Yaba dealers' clever trick
They made a hidden chamber on top of the cab of a lorry, concealed a large consignment of yaba inside it, welded them shut and painted over it so that it would not raise suspicion.
This was how a drug smuggling gang was carrying around 1.96 lakh pieces of yaba tablets in a salt-laden lorry from Teknaf to Dhaka amid the ongoing nationwide anti-narcotics drive.
However, their trick did not work as members of Rapid Action Battalion (Rab) recovered the contraband item during a raid at Rupganj upazila in Narayanganj on Tuesday night.
A flatbed truck carrying 10,000 yaba pills inside its spare tyre was also seized during the raid.
“The smell of paint, salt and some other chemicals put inside the chamber tricked the sniffer dogs. Finally, we traced and recovered the yaba pills using an iron cutter,” said Lt Col Sarwar-Bin-Quasem, commanding officer of Rab-1.
The elite force arrested the drivers and helpers of both the vehicles. They are drivers Manik Mia, 27, and Masum Mia, 40, and their assistants Arif, 22, and Abdul Khaleque, 28.
Had they failed, the vehicles would have been taken to a workshop in Keraniganj for delivery of the pills, said Rab quoting the arrestees.
Mufti Mahmud Khan, Rab's legal and media wing director, claimed that the truck was travelling ahead of the lorry to protect the larger consignment, in case law enforcers intercepted them.
Both the lorry and the truck started from Teknaf on August 3 and took a break at an automobile workshop in Chakaria upazila in Chittagong where the yaba was put in the hidden chamber, the Rab director said in a press conference in the capital yesterday.
Rafiq, a Teknaf-based yaba trader, brought the contraband items from Myanmar via Maheshkhali, a sea route yaba traders started using following strict law enforcers' vigilance on their usual routes, Mufti said, adding that the consignment was given to the transport workers at the Chittagong workshop.
This syndicate comprising 15 to 20 members of transport workers has so far delivered eight consignments in the last one year. Their task is to deliver the drugs to specified people, Rab said.
A group of Comilla-based yaba traders provide shelter to the syndicate members for a couple of hours during the trip.
The seized consignments were supposed to be delivered to five drug dealers in Keraniganj. The Rab is trying to hunt them down.

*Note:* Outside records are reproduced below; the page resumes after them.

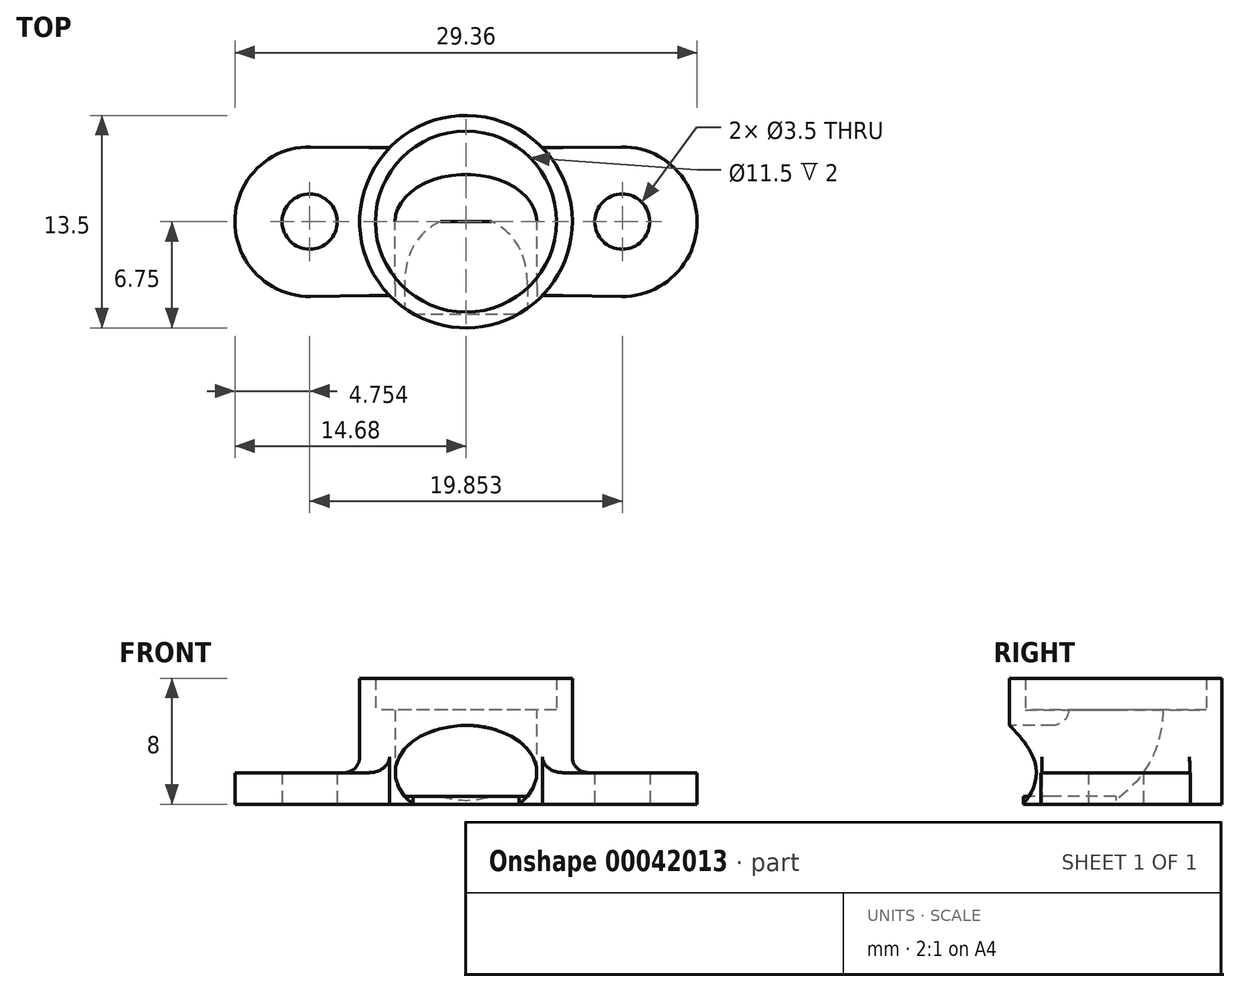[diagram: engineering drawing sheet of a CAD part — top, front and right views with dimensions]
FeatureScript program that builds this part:
annotation { "Feature Type Name" : "Feature", "Feature Type Description" : "" }
export const myFeature = defineFeature(function(context is Context, id is Id, definition is map)
    precondition{}
    {
        {
            var Q0;
            Q0=qCreatedBy(makeId("Top.planeOp"),FACE);
            var sketch = newSketch(context, id + "F0", { "sketchPlane" : qUnion([Q0])});
            skCircle(sketch, "E0", {"center": v(0, 0) * mm, "radius": 6.75 * mm});
            skSolve(sketch);
        }
        {
            var Q0;
            Q0=qSketchRegion(id+"F0",true);
            extrude(context, id + "F1", {"entities" : qUnion([Q0]), "depth" : 6 * mm});
        }
        {
            var Q0;
            Q0=makeQuery(id+"F1.opExtrude","CAP_FACE",FACE,{"disambiguationData":[OSD([sQuery(id+"F0.wireOp",EDGE,"E0")])],"isStart":false});
            var sketch = newSketch(context, id + "F2", { "sketchPlane" : qUnion([Q0])});
            skCircle(sketch, "E1", {"center": v(0, 0) * mm, "radius": 5.75 * mm});
            skCircle(sketch, "E2", {"center": v(0, 0) * mm, "radius": 6.75 * mm});
            skSolve(sketch);
        }
        {
            var Q0;
            Q0=makeQuery(id+"F2.imprint","IMPRINT",FACE,{"disambiguationData":[TD([[makeQuery(id+"F2.imprint","IMPRINT",EDGE,{"derivedFrom":sQuery(id+"F2.wireOp",EDGE,"E1")}),-1.0]])]});
            extrude(context, id + "F3", {"entities" : qUnion([Q0]), "operationType" : NewBodyOperationType.ADD, "depth" : 2 * mm});
        }
        {
            var Q0;
            Q0=qCreatedBy(makeId("Top.planeOp"),FACE);
            var sketch = newSketch(context, id + "F4", { "sketchPlane" : qUnion([Q0])});
            skArc(sketch, "E3", {"start": v(-9.87, 4.75) * mm, "mid": v(-14.68, 0) * mm, "end": v(-9.87, -4.75) * mm});
            skLineSegment(sketch, "E4", {"start": v(0, 5.94) * mm, "end": v(0, -6.04) * mm, "construction": true});
            skCircle(sketch, "E5", {"center": v(-9.93, 0) * mm, "radius": 1.75 * mm});
            skArc(sketch, "E6.MirrorCS", {"start": v(9.87, 4.75) * mm, "mid": v(14.68, 0) * mm, "end": v(9.87, -4.75) * mm});
            skCircle(sketch, "E7.MirrorC", {"center": v(9.93, 0) * mm, "radius": 1.75 * mm});
            skLineSegment(sketch, "E8", {"start": v(-5.5, 0) * mm, "end": v(5.77, 0) * mm, "construction": true});
            skLineSegment(sketch, "E9", {"start": v(-9.87, 4.75) * mm, "end": v(-4.85, 4.7) * mm});
            skLineSegment(sketch, "E10", {"start": v(-9.87, -4.75) * mm, "end": v(-4.85, -4.7) * mm});
            skLineSegment(sketch, "E11", {"start": v(9.87, -4.75) * mm, "end": v(4.85, -4.7) * mm});
            skLineSegment(sketch, "E12", {"start": v(9.87, 4.75) * mm, "end": v(4.85, 4.7) * mm});
            skFitSpline(sketch, "E13", {"points": [v(-4.85, -4.7) * mm, v(-4.85, -4.1) * mm, v(-5.7, -2.48) * mm, v(-6.17, 0) * mm, v(-5.5, 2.99) * mm, v(-4.85, 4.7) * mm], "startDerivative": vector(0.89, 4.78) * mm, "endDerivative": vector(3.16, 7.84) * mm});
            skFitSpline(sketch, "E14", {"points": [v(4.85, 4.7) * mm, v(5.63, 2.47) * mm, v(6.24, -0.23) * mm, v(5.72, -2.67) * mm, v(4.85, -4.7) * mm], "startDerivative": vector(3.1, -8.78) * mm, "endDerivative": vector(-3.8, -8.27) * mm});
            skSolve(sketch);
        }
        {
            var Q0;
            Q0=qSketchRegion(id+"F4",true);
            extrude(context, id + "F5", {"entities" : qUnion([Q0]), "operationType" : NewBodyOperationType.ADD, "depth" : 2 * mm});
        }
        {
            var Q0;
            Q0=makeQuery(id+"F5.boolean.opBoolean","INTERSECT",EDGE,{"derivedFrom":[makeQuery(id+"F3.boolean.opBoolean","MERGE",FACE,{"derivedFrom":[makeQuery(id+"F1.opExtrude","SWEPT_FACE",FACE,{"disambiguationData":[OSD([sQuery(id+"F0.wireOp",EDGE,"E0")])]}),makeQuery(id+"F3.opExtrude","SWEPT_FACE",FACE,{"disambiguationData":[OSD([sQuery(id+"F2.wireOp",EDGE,"E2")])]})]}),makeQuery(id+"F5.opExtrude","CAP_FACE",FACE,{"disambiguationData":[OSD([sQuery(id+"F4.wireOp",EDGE,"E6.MirrorCS"),sQuery(id+"F4.wireOp",EDGE,"E7.MirrorC"),sQuery(id+"F4.wireOp",EDGE,"E11"),sQuery(id+"F4.wireOp",EDGE,"E12"),sQuery(id+"F4.wireOp",EDGE,"E14")])],"isStart":false})]});
            var Q1;
            Q1=makeQuery(id+"F5.opExtrude","SWEPT_EDGE",EDGE,{"disambiguationData":[OSD([sQuery(id+"F4.wireOp",EDGE,"E11"),sQuery(id+"F4.wireOp",EDGE,"E14")])]});
            var Q2;
            Q2=makeQuery(id+"F5.opExtrude","SWEPT_EDGE",EDGE,{"disambiguationData":[OSD([sQuery(id+"F4.wireOp",EDGE,"E12"),sQuery(id+"F4.wireOp",EDGE,"E14")])]});
            var Q3;
            Q3=makeQuery(id+"F5.opExtrude","SWEPT_EDGE",EDGE,{"disambiguationData":[OSD([sQuery(id+"F4.wireOp",EDGE,"E9"),sQuery(id+"F4.wireOp",EDGE,"E13")])]});
            var Q4;
            Q4=makeQuery(id+"F5.boolean.opBoolean","INTERSECT",EDGE,{"derivedFrom":[makeQuery(id+"F3.boolean.opBoolean","MERGE",FACE,{"derivedFrom":[makeQuery(id+"F1.opExtrude","SWEPT_FACE",FACE,{"disambiguationData":[OSD([sQuery(id+"F0.wireOp",EDGE,"E0")])]}),makeQuery(id+"F3.opExtrude","SWEPT_FACE",FACE,{"disambiguationData":[OSD([sQuery(id+"F2.wireOp",EDGE,"E2")])]})]}),makeQuery(id+"F5.opExtrude","CAP_FACE",FACE,{"disambiguationData":[OSD([sQuery(id+"F4.wireOp",EDGE,"E3"),sQuery(id+"F4.wireOp",EDGE,"E5"),sQuery(id+"F4.wireOp",EDGE,"E9"),sQuery(id+"F4.wireOp",EDGE,"E10"),sQuery(id+"F4.wireOp",EDGE,"E13")])],"isStart":false})]});
            var Q5;
            Q5=makeQuery(id+"F5.opExtrude","SWEPT_EDGE",EDGE,{"disambiguationData":[OSD([sQuery(id+"F4.wireOp",EDGE,"E10"),sQuery(id+"F4.wireOp",EDGE,"E13")])]});
            fillet(context, id + "F6", {"entities" : qUnion([Q0, Q1, Q2, Q3, Q4, Q5]), "radius" : 1 * mm, "tangentPropagation" : true, "allowEdgeOverflow" : false});
        }
        {
            var Q0;
            Q0=makeQuery(id+"F1.opExtrude","CAP_FACE",FACE,{"disambiguationData":[OSD([sQuery(id+"F0.wireOp",EDGE,"E0")])],"isStart":false});
            var sketch = newSketch(context, id + "F7", { "sketchPlane" : qUnion([Q0])});
            skEllipse(sketch, "E15", {"center": v(0, 0) * mm, "majorRadius": 4.5 * mm, "minorRadius": 3 * mm, "majorAxis": v(1, 0)});
            skSolve(sketch);
        }
        {
            var Q0;
            Q0=qCreatedBy(makeId("Right.planeOp"),FACE);
            var sketch = newSketch(context, id + "F8", { "sketchPlane" : qUnion([Q0])});
            skLineSegment(sketch, "E16", {"start": v(0, 6) * mm, "end": v(0, 6) * mm});
            skLineSegment(sketch, "E17", {"start": v(-4, 2) * mm, "end": v(-9.96, 2) * mm});
            skPoint(sketch, "E18.visualSharp", {"position": v(0, 2) * mm});
            skArc(sketch, "E18.filletArc", {"start": v(-4, 2) * mm, "mid": v(-1.17, 3.17) * mm, "end": v(0, 6) * mm});
            skSolve(sketch);
        }
        {
            var Q0;
            Q0=qSketchRegion(id+"F7",true);
            var Q1;
            Q1=qConstructionFilter(qBodyType(qCreatedBy(id+"F8",EDGE),BodyType.WIRE),ConstructionObject.NO);
            sweep(context, id + "F9", {"operationType" : NewBodyOperationType.REMOVE, "profiles" : qUnion([Q0]), "path" : qUnion([Q1])});
        }
        {
            var Q0;
            Q0=makeQuery(id+"F5.boolean.opBoolean","MERGE",FACE,{"derivedFrom":[makeQuery(id+"F1.opExtrude","CAP_FACE",FACE,{"disambiguationData":[OSD([sQuery(id+"F0.wireOp",EDGE,"E0")])],"isStart":true}),makeQuery(id+"F5.opExtrude","CAP_FACE",FACE,{"disambiguationData":[OSD([sQuery(id+"F4.wireOp",EDGE,"E3"),sQuery(id+"F4.wireOp",EDGE,"E5"),sQuery(id+"F4.wireOp",EDGE,"E9"),sQuery(id+"F4.wireOp",EDGE,"E10"),sQuery(id+"F4.wireOp",EDGE,"E13")])],"isStart":true}),makeQuery(id+"F5.opExtrude","CAP_FACE",FACE,{"disambiguationData":[OSD([sQuery(id+"F4.wireOp",EDGE,"E6.MirrorCS"),sQuery(id+"F4.wireOp",EDGE,"E7.MirrorC"),sQuery(id+"F4.wireOp",EDGE,"E11"),sQuery(id+"F4.wireOp",EDGE,"E12"),sQuery(id+"F4.wireOp",EDGE,"E14")])],"isStart":true})]});
            var sketch = newSketch(context, id + "F10", { "sketchPlane" : qUnion([Q0])});
            skLineSegment(sketch, "E19.bottom", {"start": v(-4, 0) * mm, "end": v(4, 0) * mm});
            skLineSegment(sketch, "E19.left", {"start": v(-4, 0) * mm, "end": v(-4, 5.44) * mm});
            skLineSegment(sketch, "E19.right", {"start": v(4, 0) * mm, "end": v(4, 5.44) * mm});
            skLineSegment(sketch, "E20", {"start": v(-4, 5.44) * mm, "end": v(-3.35, 5.86) * mm});
            skLineSegment(sketch, "E21", {"start": v(-3.35, 5.86) * mm, "end": v(3.35, 5.86) * mm});
            skLineSegment(sketch, "E22", {"start": v(3.35, 5.86) * mm, "end": v(4, 5.44) * mm});
            skSolve(sketch);
        }
        {
            var Q0;
            Q0=qSketchRegion(id+"F10",true);
            extrude(context, id + "F11", {"entities" : qUnion([Q0]), "operationType" : NewBodyOperationType.ADD, "oppositeDirection" : true, "depth" : .5 * mm});
        }
    });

Rab, police and narcotics officials said long-route vehicles have become the main means of carrying yaba to the capital and elsewhere.

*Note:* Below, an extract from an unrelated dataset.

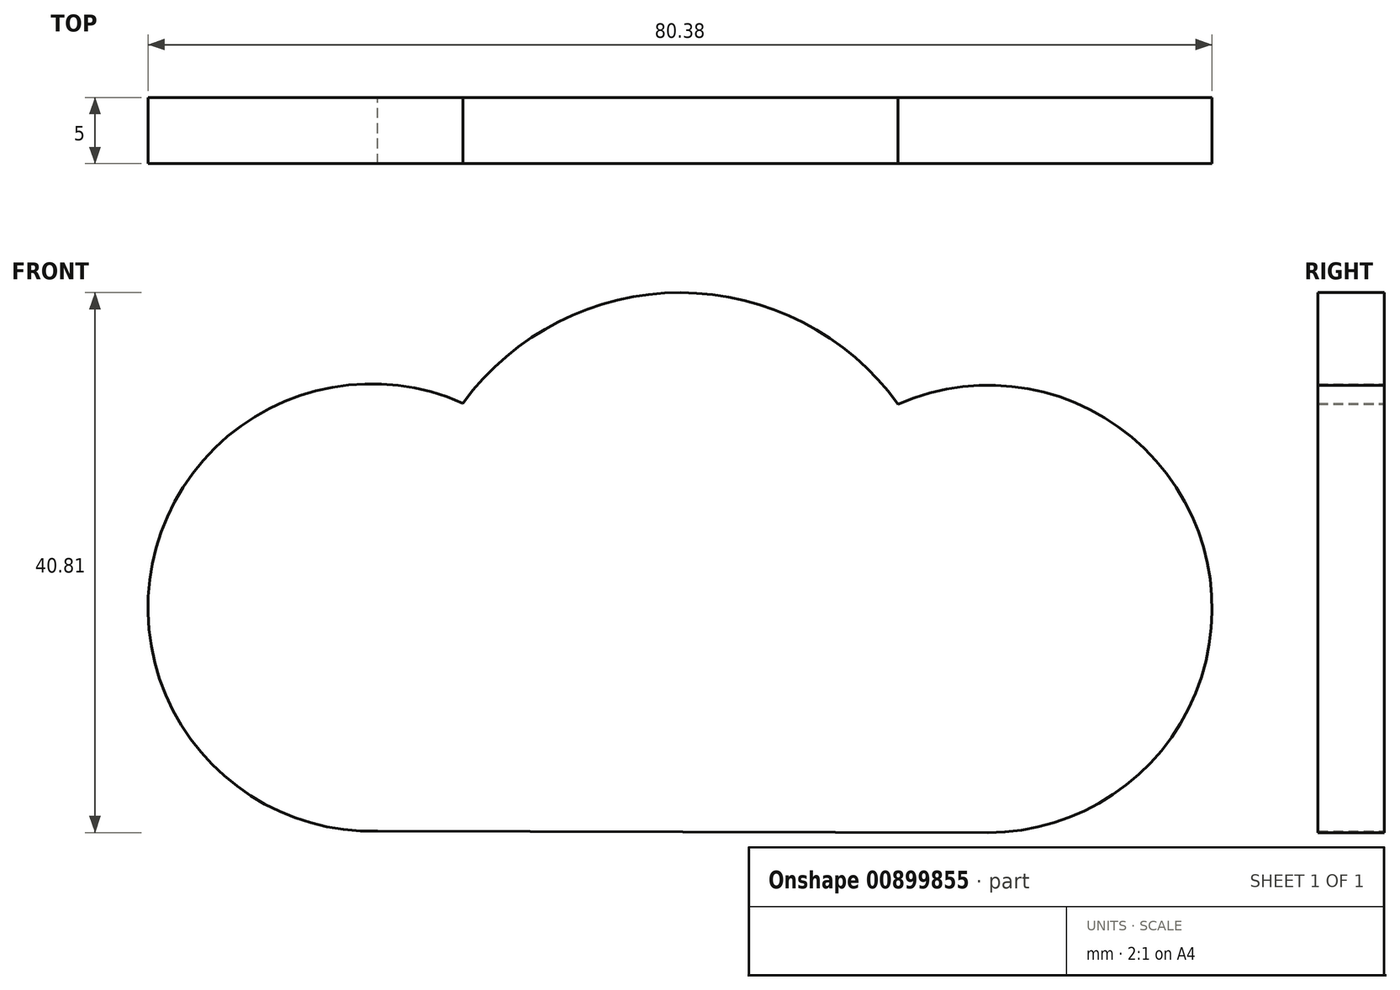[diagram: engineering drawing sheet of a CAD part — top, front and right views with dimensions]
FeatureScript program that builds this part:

Drug peddlers do not risk carrying the items themselves during the anti-narcotics drive that saw 210 suspected drug traders killed, mostly in “shootouts” involving police and Rab.
Officials believe some unscrupulous members of law-enforcement agencies are still facilitating the drug dealers in smuggling yaba.
Rab Director General Benazir Ahmed said drugs are coming to Dhaka on luxury buses despite operations by different law enforcement agencies. The elite force has recently seized at least 11 such buses including three luxury ones in a week.
The drug traders use a system to ferry yaba in which the transports workers, in most cases, do not even know the people they are going to deliver the drugs to.
“The bus owners have to take the responsibility and we will sit with them in this regard,” the Rab DG has said recently.
Syed Tawfique Uddin Ahmed, outgoing director (operations) of the Department of Narcotics Control, told The Daily Star that small consignments are being carried in buses and large ones in loaded trucks to dodge the law enforcers.
A section of transport workers in connivance with some unscrupulous law enforcers has been doing this, he said citing an intelligence report.
THE BRIEFING
Mufti Mahmud said they were waiting for days as they had information that two salt-laden vehicles would carry yaba pills ahead of Eid-ul-Azha.
The drivers of both the vehicles waited for hours at different points for a convenient time to reach Dhaka.
Responding to a query, Mufti said the Teknaf-Cox's Bazar route was under strict surveillance and that was why drug traders were using different routes including Maheshkhali-Chakaria.
It is very difficult to ensure surveillance as hundreds of fishing trawlers are at sea and there are many landing stations, he added.
According to Rab, Manik, who has no licence to drive, got involved in the trade through another driver named Awal. Both started from Teknaf on August 3, but Awal left the lorry when they reached Comilla.
Trucker Masum joined the syndicate through another truck driver called Jakaria.
As supply of yaba fell drastically following drives, some transport workers got involved in carrying the pills, Rab said quoting the arrestees.